Exercise description =>
Copy out each line of the listing below where the string "down" appears.

Source data =>
+ + + +
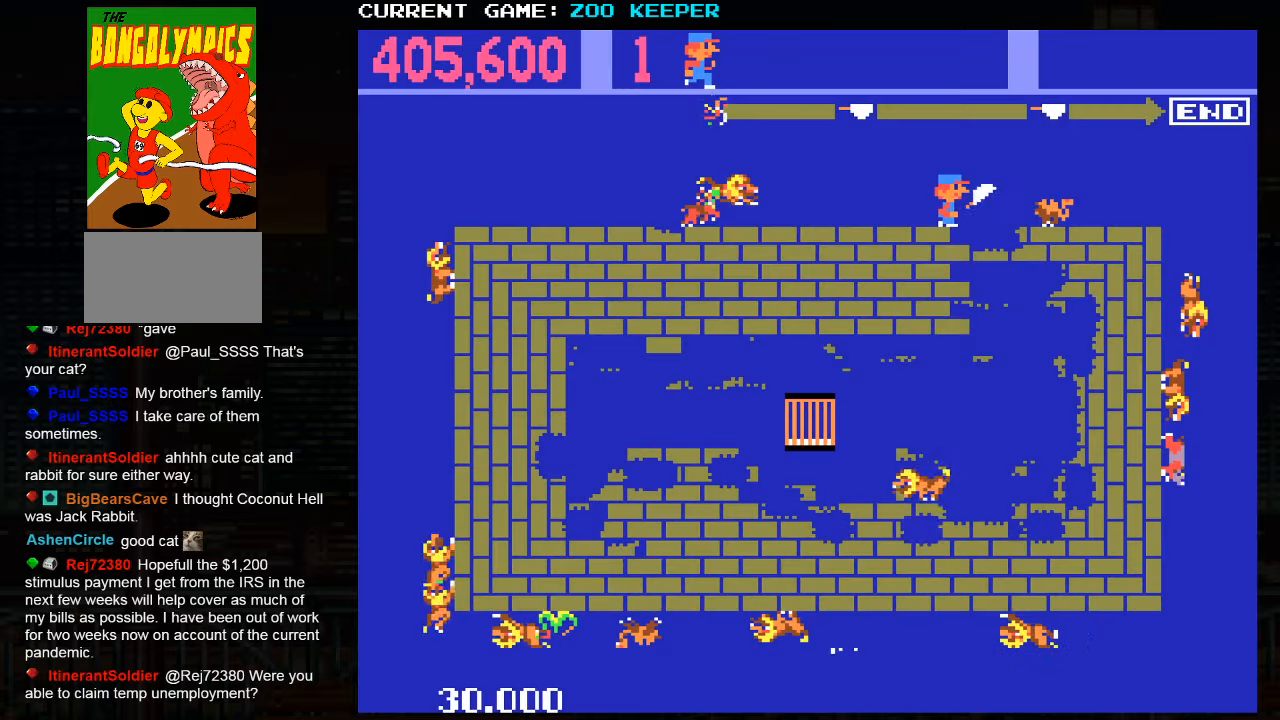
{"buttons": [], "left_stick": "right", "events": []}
+ + + +
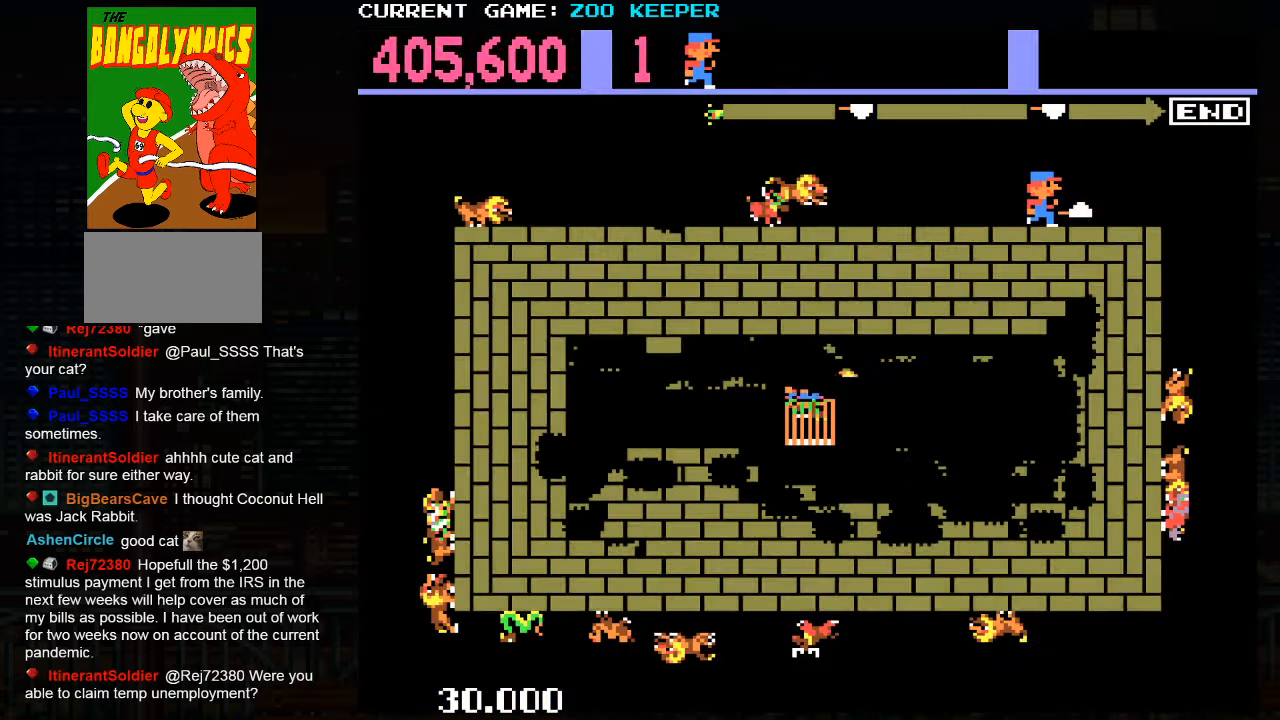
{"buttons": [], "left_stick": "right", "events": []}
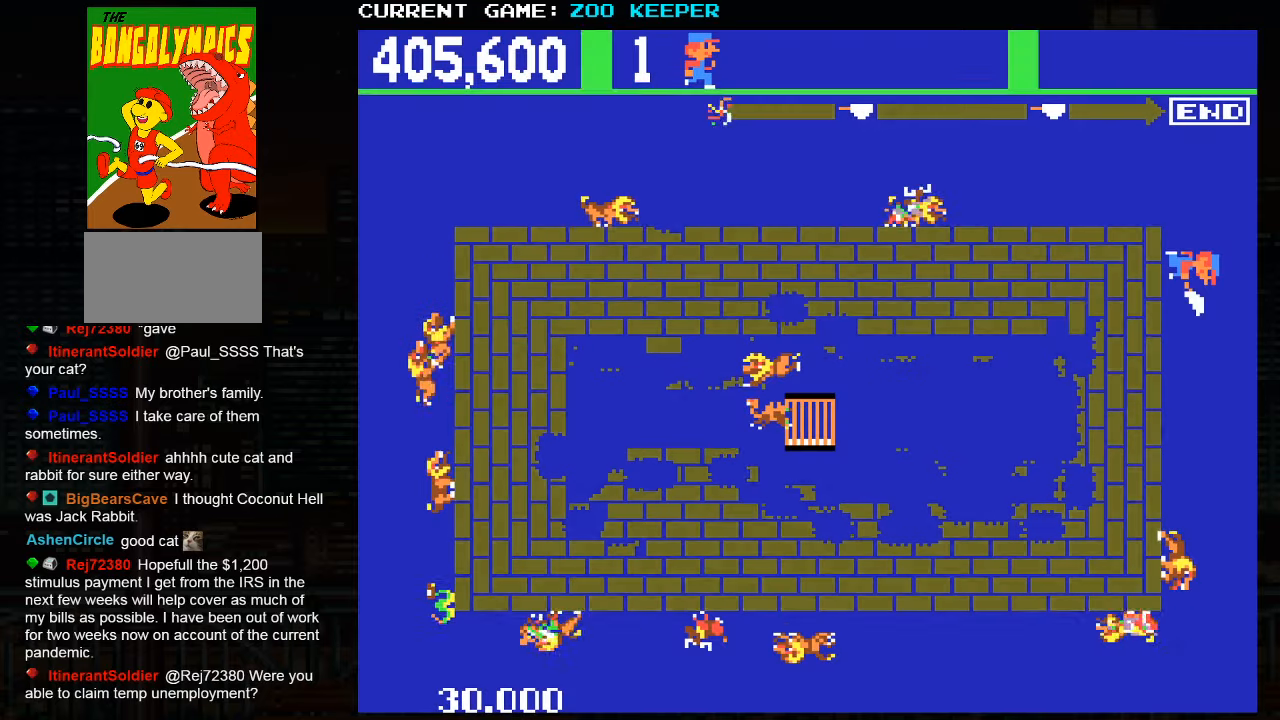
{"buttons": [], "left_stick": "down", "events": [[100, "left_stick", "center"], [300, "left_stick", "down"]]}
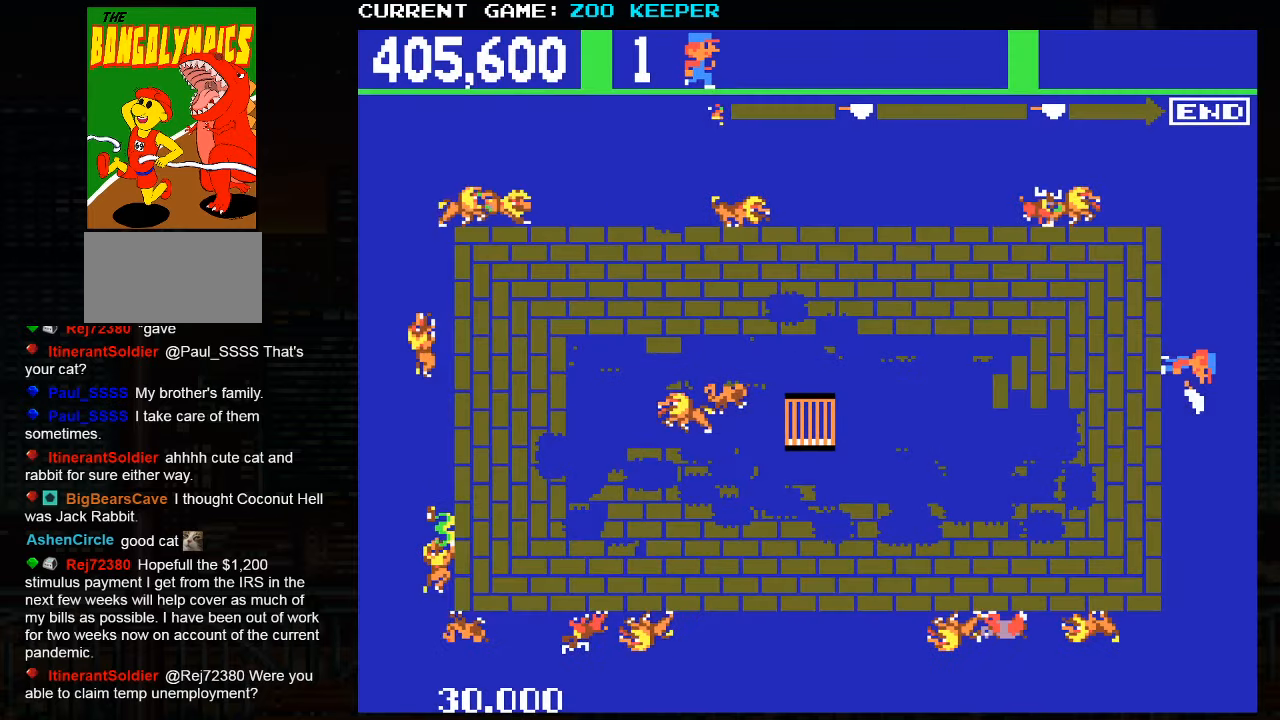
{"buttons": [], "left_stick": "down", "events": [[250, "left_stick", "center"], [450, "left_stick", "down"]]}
+ + + +
Output for this exercise =>
{"buttons": [], "left_stick": "down", "events": [[100, "left_stick", "center"], [300, "left_stick", "down"]]}
{"buttons": [], "left_stick": "down", "events": [[250, "left_stick", "center"], [450, "left_stick", "down"]]}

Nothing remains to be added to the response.